People of today are adopting healthy lifestyles, and the combination of lifestyle changes, advancements in public health, and improved healthcare is contributing to a longer life expectancy. Maintaining a healthy lifestyle is essential to minimize stress and ensure optimal performance.

Wednesday, June 27, 2018

Vitamin B12 for vegetarian

The Vitamin B complex offers a perfect example of how vegetarians must pay special attention to their diets to ensure peak performance of body and mind. The Vitamin B complex is involved with every major system in the body and has a role in almost every important bodily process.

Vitamin B12 (cobalamin) is an essential vitamin, required for DNA synthesis (and ultimately cell division) and for maintaining nerve myelin integrity.

It is found almost exclusively in animal-based products including red meats, poultry, seafood, milk, cheese and eggs. As vitamin B12 is produced by bacteria in the large intestines of animals, plant-based foods are generally not a source of vitamin B12. It is therefore a nutrient of concern for vegetarians and particularly for vegans who choose an entirely plant-based diet.

Vegetarians are at risk for vitamin B12 (B12) deficiency due to suboptimal intake. Vitamin B12 deficiency can also lead to demyelinisation of peripheral nerves, the spinal cord, cranial nerves and the brain, resulting in nerve damage and neuropsychiatric abnormalities. Vitamin B12 deficiency among vegetarians depends mainly on the type of vegetarian diet individuals adhere to. Vegan individuals have the highest risk and more of them develop a deficiency, compared to vegetarians, while deficiency among vegetarians, although also wide-spread, is less prevalent.
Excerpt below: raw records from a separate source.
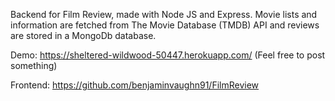Backend for Film Review, made with Node JS and Express.
Movie lists and information are fetched from The Movie Database (TMDB) API and reviews are stored in a MongoDb database.

Demo: https://sheltered-wildwood-50447.herokuapp.com/ (Feel free to post something)

Frontend: https://github.com/benjaminvaughn91/FilmReview
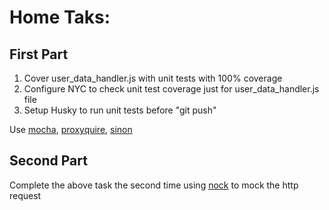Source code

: # Home Taks:
## First Part
1) Cover user_data_handler.js with unit tests with 100% coverage
2) Configure NYC to check unit test coverage just for user_data_handler.js file
3) Setup Husky to run unit tests before "git push"
   
Use [mocha](https://www.npmjs.com/package/mocha), [proxyquire](https://www.npmjs.com/package/proxyquire), [sinon](https://www.npmjs.com/package/sinon)

## Second Part
Complete the above task the second time using [nock](https://www.npmjs.com/package/nock) to mock the http request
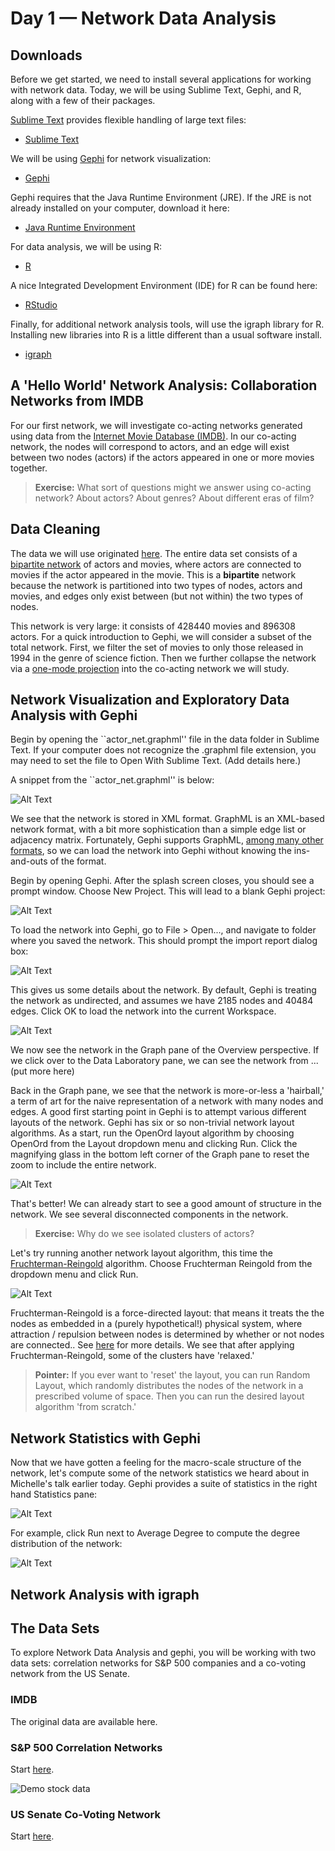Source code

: # Day 1 &mdash; Network Data Analysis

## Downloads

Before we get started, we need to install several applications for working with network data. Today, we will be using Sublime Text, Gephi, and R, along with a few of their packages.

[Sublime Text](https://www.sublimetext.com/) provides flexible handling of large text files:

* [Sublime Text](https://www.sublimetext.com/)

We will be using [Gephi](https://gephi.org/) for network visualization:

* [Gephi](https://gephi.org/)

Gephi requires that the Java Runtime Environment (JRE). If the JRE is not already installed on your computer, download it here:

* [Java Runtime Environment](http://www.oracle.com/technetwork/java/javase/downloads/jre8-downloads-2133155.html)

For data analysis, we will be using R:

* [R](https://cran.cnr.berkeley.edu/)

A nice Integrated Development Environment (IDE) for R can be found here:

* [RStudio](https://www.rstudio.com/products/rstudio/download2/)  

Finally, for additional network analysis tools, will use the igraph library for R. Installing new libraries into R is a little different than a usual software install. 

* [igraph](http://igraph.org/r/)  

## A 'Hello World' Network Analysis: Collaboration Networks from IMDB

For our first network, we will investigate co-acting networks generated using data from the [Internet Movie Database (IMDB)](http://www.imdb.com/). In our co-acting network, the nodes will correspond to actors, and an edge will exist between two nodes (actors) if the actors appeared in one or more movies together.

> **Exercise:** What sort of questions might we answer using co-acting network? About actors? About genres? About different eras of film?

## Data Cleaning

The data we will use originated [here](https://www.cise.ufl.edu/research/sparse/matrices/Pajek/IMDB.html). The entire data set consists of a [bipartite network](https://en.wikipedia.org/wiki/Bipartite_graph) of actors and movies, where actors are connected to movies if the actor appeared in the movie. This is a **bipartite** network because the network is partitioned into two types of nodes, actors and movies, and edges only exist between (but not within) the two types of nodes.

This network is very large: it consists of 428440 movies and 896308 actors. For a quick introduction to Gephi, we will consider a subset of the total network. First, we filter the set of movies to only those released in 1994 in the genre of science fiction. Then we further collapse the network via a [one-mode projection](https://en.wikipedia.org/wiki/Bipartite_network_projection) into the co-acting network we will study.

## Network Visualization and Exploratory Data Analysis with Gephi

Begin by opening the ``actor_net.graphml'' file in the data folder in Sublime Text. If your computer does not recognize the .graphml file extension, you may need to set the file to Open With Sublime Text. (Add details here.)

A snippet from the ``actor_net.graphml'' is below:

![Alt Text](https://raw.githubusercontent.com/ddarmon/sfinsc-day1/master/graphics/actor_net_sublimetext.png)

We see that the network is stored in XML format. GraphML is an XML-based network format, with a bit more sophistication than a simple edge list or adjacency matrix. Fortunately, Gephi supports GraphML, [among many other formats](https://gephi.org/users/supported-graph-formats/), so we can load the network into Gephi without knowing the ins-and-outs of the format.

Begin by opening Gephi. After the splash screen closes, you should see a prompt window. Choose New Project. This will lead to a blank Gephi project:

![Alt Text](https://raw.githubusercontent.com/ddarmon/sfinsc-day1/master/graphics/gephi-gui.png)

To load the network into Gephi, go to File > Open..., and navigate to folder where you saved the network. This should prompt the import report dialog box:

![Alt Text](https://raw.githubusercontent.com/ddarmon/sfinsc-day1/master/graphics/import-window.png)

This gives us some details about the network. By default, Gephi is treating the network as undirected, and assumes we have 2185 nodes and 40484 edges. Click OK to load the network into the current Workspace.

![Alt Text](https://raw.githubusercontent.com/ddarmon/sfinsc-day1/master/graphics/actor-start-network.png)

We now see the network in the Graph pane of the Overview perspective. If we click over to the Data Laboratory pane, we can see the network from ... (put more here)

Back in the Graph pane, we see that the network is more-or-less a 'hairball,' a term of art for the naive representation of a network with many nodes and edges. A good first starting point in Gephi is to attempt various different layouts of the network. Gephi has six or so non-trivial network layout algorithms. As a start, run the OpenOrd layout algorithm by choosing OpenOrd from the Layout dropdown menu and clicking Run. Click the magnifying glass in the bottom left corner of the Graph pane to reset the zoom to include the entire network.

![Alt Text](https://raw.githubusercontent.com/ddarmon/sfinsc-day1/master/graphics/network-after-openord.png)

That's better! We can already start to see a good amount of structure in the network. We see several disconnected components in the network.

> **Exercise:** Why do we see isolated clusters of actors?

Let's try running another network layout algorithm, this time the [Fruchterman-Reingold](https://github.com/gephi/gephi/wiki/Fruchterman-Reingold) algorithm. Choose Fruchterman Reingold from the dropdown menu and click Run.

![Alt Text](https://raw.githubusercontent.com/ddarmon/sfinsc-day1/master/graphics/network-after-fr.png)

Fruchterman-Reingold is a force-directed layout: that means it treats the the nodes as embedded in a (purely hypothetical!) physical system, where attraction / repulsion between nodes is determined by whether or not nodes are connected.. See [here](http://citeseer.ist.psu.edu/viewdoc/download;jsessionid=19A8857540E8C9C26397650BBACD5311?doi=10.1.1.13.8444&rep=rep1&type=pdf) for more details. We see that after applying Fruchterman-Reingold, some of the clusters have 'relaxed.'

> **Pointer:** If you ever want to 'reset' the layout, you can run Random Layout, which randomly distributes the nodes of the network in a prescribed volume of space. Then you can run the desired layout algorithm 'from scratch.'

## Network Statistics with Gephi

Now that we have gotten a feeling for the macro-scale structure of the network, let's compute some of the network statistics we heard about in Michelle's talk earlier today. Gephi provides a suite of statistics in the right hand Statistics pane:

![Alt Text](https://raw.githubusercontent.com/ddarmon/sfinsc-day1/master/graphics/statistics-pane.png)

For example, click Run next to Average Degree to compute the degree distribution of the network:

![Alt Text](https://raw.githubusercontent.com/ddarmon/sfinsc-day1/master/graphics/degree-dist.png)

## Network Analysis with igraph

## The Data Sets

To explore Network Data Analysis and gephi, you will be working with two data sets: correlation networks for S&P 500 companies and a co-voting network from the US Senate.

### IMDB

The original data are available here.

### S&P 500 Correlation Networks

Start [here](https://github.com/ddarmon/sfinsc-day1/blob/master/sp500.md).

![Demo stock data](https://raw.githubusercontent.com/ddarmon/sfinsc-day1/master/graphics/stock-demo.png)

<!--
### Political Blogs

The original data are available [here](https://networkdata.ics.uci.edu/data.php?id=102).
-->

### US Senate Co-Voting Network

Start [here](https://github.com/ddarmon/sfinsc-day1/blob/master/senate.md).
The newest recommendations call for intake of 4.0 μg/day in adults, 4.5 μg/day during pregnancy and 5.0 μg/day while breastfeeding. In the United States, ready-to-eat cereals fortified with Vitamin B12 comprise a high proportion of the dietary Vitamin B12 intake.
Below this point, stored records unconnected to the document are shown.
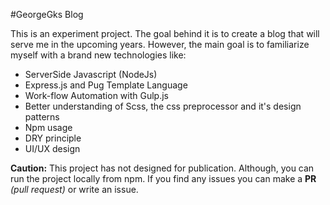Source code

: #GeorgeGks Blog

This is an experiment project. The goal behind it is to create a blog that will serve me in the upcoming years. However, the main goal is to familiarize myself with a brand new technologies like:

- ServerSide Javascript (NodeJs)
- Express.js and Pug Template Language
- Work-flow Automation with Gulp.js
- Better understanding of Scss, the css preprocessor and it's design patterns
- Npm usage
- DRY principle
- UI/UX design

**Caution:** This project has not designed for publication. Although, you can run the project locally from npm. If you find any issues you can make a **PR** *(pull request)* or write an issue.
Several research groups have suggested that eating a breakfast cereal fortified with folic acid, Vitamins B12 and B6 increases the blood concentrations of these vitamins and decreases the total homocysteine concentrations in the plasma of elderly subjects. Thus, Vitamin B12-fortified breakfast cereals may be a particularly valuable source of Vitamin B12 for vegetarians.